Geordie Walker, Killing Joke Guitarist, Dies Aged 64
Killing Joke guitarist Geordie Walker has died, after suffering a stroke. He was 64 years old.
The legendary post-punk quartet confirmed the news with a statement on Sunday as they shared their devastation at losing the singular musician.
In a social media post, they shared: “It is with extreme sadness we confirm that at 6:30am on 26th November 2023 in Prague, Killing Joke’s legendary guitarist Kevin ‘Geordie’ Walker passed away after suffering a stroke, he was surrounded by family. ‘We are devastated. Rest In Peace brother.”
Geordie Walker joined the-then fledgling group in 1979 and, along with frontman Jaz Coleman was the only constant member. He joined up after responding to an advert he’d seen in Melody Maker, which read: ‘Want to be part of the Killing Joke? We mean it man. ‘Total exploitation, total publicity, total anonymity. Bass and lead wanted.’

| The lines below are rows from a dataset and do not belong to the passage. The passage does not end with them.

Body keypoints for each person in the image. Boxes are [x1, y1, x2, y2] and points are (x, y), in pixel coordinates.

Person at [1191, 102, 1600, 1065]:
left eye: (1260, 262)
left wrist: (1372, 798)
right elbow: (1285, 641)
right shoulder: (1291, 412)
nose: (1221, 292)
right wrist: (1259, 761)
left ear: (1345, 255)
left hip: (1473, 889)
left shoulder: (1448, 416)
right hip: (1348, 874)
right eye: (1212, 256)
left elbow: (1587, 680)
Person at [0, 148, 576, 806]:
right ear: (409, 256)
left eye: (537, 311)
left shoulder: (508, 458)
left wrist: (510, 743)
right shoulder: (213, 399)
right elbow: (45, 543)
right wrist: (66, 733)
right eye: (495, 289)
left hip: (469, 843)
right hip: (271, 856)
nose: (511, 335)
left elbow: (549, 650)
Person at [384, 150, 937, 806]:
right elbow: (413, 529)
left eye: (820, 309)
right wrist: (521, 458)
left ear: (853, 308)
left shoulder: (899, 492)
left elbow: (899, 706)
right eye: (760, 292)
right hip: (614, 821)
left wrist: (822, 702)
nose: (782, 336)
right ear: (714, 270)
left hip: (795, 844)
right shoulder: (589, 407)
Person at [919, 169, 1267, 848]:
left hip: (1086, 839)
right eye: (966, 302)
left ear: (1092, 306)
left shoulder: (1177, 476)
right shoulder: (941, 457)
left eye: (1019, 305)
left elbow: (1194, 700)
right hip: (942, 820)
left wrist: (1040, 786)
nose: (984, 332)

Speaking about his work in the rock band, he previously said: “I liked the sound of it, it looked rather serious, fanatical, I don’t know what it was but it clicked with me. So I went down to see this guy [Jaz] and immediately started arguing with him about his taste in music and whatever, and I kept in touch and kept hassling them for some reason. I think it was the intensity of the argument I liked.”

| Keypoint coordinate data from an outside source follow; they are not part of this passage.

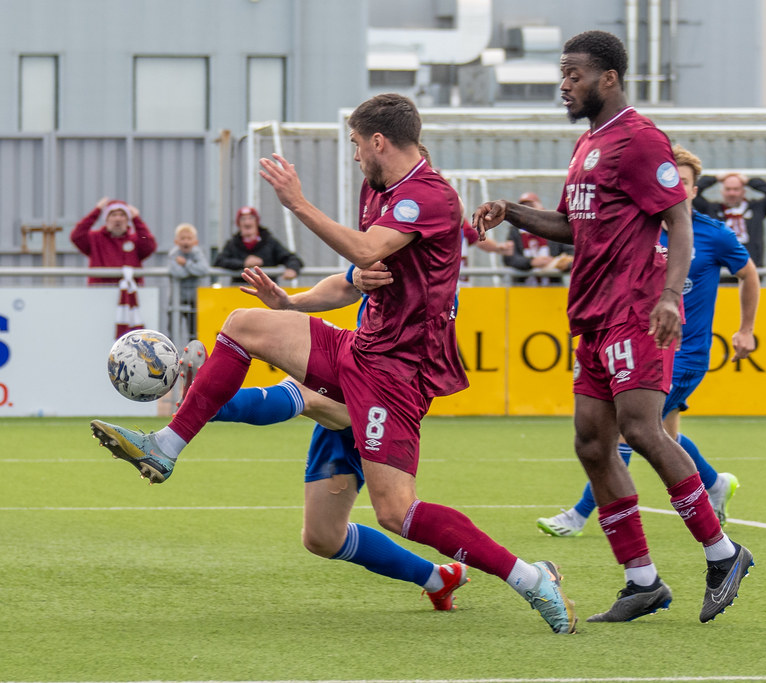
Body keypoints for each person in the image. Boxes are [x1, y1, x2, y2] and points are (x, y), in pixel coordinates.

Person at [89, 93, 577, 635]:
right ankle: (167, 445)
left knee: (396, 511)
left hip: (396, 375)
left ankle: (533, 579)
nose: (352, 157)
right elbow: (356, 273)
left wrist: (298, 204)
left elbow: (367, 251)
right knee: (245, 329)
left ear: (377, 141)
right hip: (360, 348)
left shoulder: (431, 196)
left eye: (353, 145)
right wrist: (292, 303)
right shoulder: (379, 191)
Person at [473, 30, 754, 625]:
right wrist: (511, 211)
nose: (563, 84)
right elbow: (572, 226)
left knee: (642, 429)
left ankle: (722, 553)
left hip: (634, 307)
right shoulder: (588, 145)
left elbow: (678, 219)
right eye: (561, 73)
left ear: (608, 78)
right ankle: (642, 581)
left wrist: (672, 296)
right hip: (594, 316)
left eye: (572, 73)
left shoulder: (641, 137)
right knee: (592, 444)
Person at [175, 262, 469, 612]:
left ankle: (204, 403)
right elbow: (345, 284)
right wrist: (289, 302)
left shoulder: (432, 270)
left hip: (384, 401)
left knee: (307, 393)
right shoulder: (388, 242)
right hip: (355, 381)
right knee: (322, 537)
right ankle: (438, 577)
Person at [537, 143, 760, 537]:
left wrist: (746, 328)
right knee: (666, 436)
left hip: (685, 355)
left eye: (685, 182)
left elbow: (749, 274)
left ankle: (579, 515)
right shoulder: (643, 228)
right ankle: (715, 484)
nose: (676, 187)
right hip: (645, 347)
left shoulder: (714, 235)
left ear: (692, 189)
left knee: (628, 430)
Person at [693, 172, 766, 269]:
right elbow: (693, 193)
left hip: (750, 266)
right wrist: (715, 179)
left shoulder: (757, 208)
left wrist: (749, 181)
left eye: (736, 189)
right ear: (722, 192)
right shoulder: (711, 210)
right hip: (721, 269)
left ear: (743, 191)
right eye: (728, 189)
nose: (732, 193)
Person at [71, 197, 157, 286]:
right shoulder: (95, 239)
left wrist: (137, 219)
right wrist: (96, 212)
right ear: (106, 219)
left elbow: (149, 245)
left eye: (122, 215)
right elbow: (76, 236)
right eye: (113, 215)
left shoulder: (135, 240)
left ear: (128, 220)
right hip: (99, 290)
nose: (118, 219)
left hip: (129, 293)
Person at [214, 206, 303, 284]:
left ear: (256, 222)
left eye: (251, 218)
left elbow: (291, 258)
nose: (247, 223)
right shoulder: (232, 244)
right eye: (243, 219)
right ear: (239, 224)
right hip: (240, 293)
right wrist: (243, 263)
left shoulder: (269, 242)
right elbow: (219, 261)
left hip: (268, 293)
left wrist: (292, 269)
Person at [503, 192, 574, 286]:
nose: (527, 210)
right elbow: (509, 258)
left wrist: (556, 262)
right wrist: (531, 262)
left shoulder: (554, 228)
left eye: (531, 206)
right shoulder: (515, 232)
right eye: (523, 207)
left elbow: (571, 253)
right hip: (522, 290)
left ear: (542, 210)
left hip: (553, 289)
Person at [167, 223, 210, 339]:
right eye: (182, 238)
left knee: (195, 332)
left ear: (195, 242)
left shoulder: (197, 253)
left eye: (189, 238)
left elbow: (204, 269)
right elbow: (177, 272)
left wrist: (185, 264)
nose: (186, 242)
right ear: (176, 241)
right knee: (173, 331)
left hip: (194, 299)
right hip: (177, 299)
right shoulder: (173, 254)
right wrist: (192, 270)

He was known for his unique style of playing and would tune his guitar a whole tone lower, once explaining: “It suits the resonance and the volume of the thing, and you can use heavier strings. I’ve got 58s on the bottom. Basically if I play an E-position chord, it’s D.”
The acclaimed guitarist also performed in industrial groups The Damage Manual and Murder, Inc.
With Killing Joke – also comprising drummer Paul Ferguson and bassist Youth – he recorded 15 studio albums, the most recent being 2015’s Pylon.
Having debuted with their Turns To Red EP in 1979, Killing Joke released their influential self-titled debut album in 1980 and later released widely-acclaimed albums such as 1982’s Conny Plank-produced Revelations, 1983’s Fire Dances and 1985’s gold-certified Night Time, the latter including the band’s signature song and UK Top 20, Love Like Blood. In March last year, Killing Joke released a new EP, Lord Of Chaos, their first new material for seven years.
Geordie’s friend Luca Signorelli was the first to break the news, writing a heartfelt tribute on Facebook in which I shared: “What I want to remember is that Geordie was, for 40 years, the closest friend and most important person I’ve ever had outside my family.
“I met Geordie in 1983 through completely serendipitous circumstances. At the time he was dating an Italian girl. He had come to see her, but his accommodation arrangements were, let’s say, ‘less than ideal’. He needed a place to crash. Someone knew I had one. So, a meeting was arranged, in the basement of a small suburban house north of Turin.
“Of course, I knew what Killing Joke was. In fact, I was a big fan. While I was driving back to Turin, in a weird February sunset light I will never forget, I did the normal thing and asked him ‘What’s the lyrics of ‘Unspeakable’ (a song of their second LP I was very fond of).”
Luca added: “It was impossible not to get along with him. He was charming, polite, and very funny. The language barrier was not a problem–through a lot of impromptu translation and some laborious sign language, Geordie could make himself understood anywhere and anytime.
“So began a friendship that went on for 40 years, no matter what, no matter how, no matter when. We never argued, not even once. Geordie was always there when needed. He would call me on my birthday no matter what part of the world he was in.
“I don’t remember even one moment Geordie was around that was awkward or boring. Geordie had a reputation for being abrasive and sometimes curt with people who tried to approach him, but the reality is that he didn’t want to waste his time with people he didn’t like.”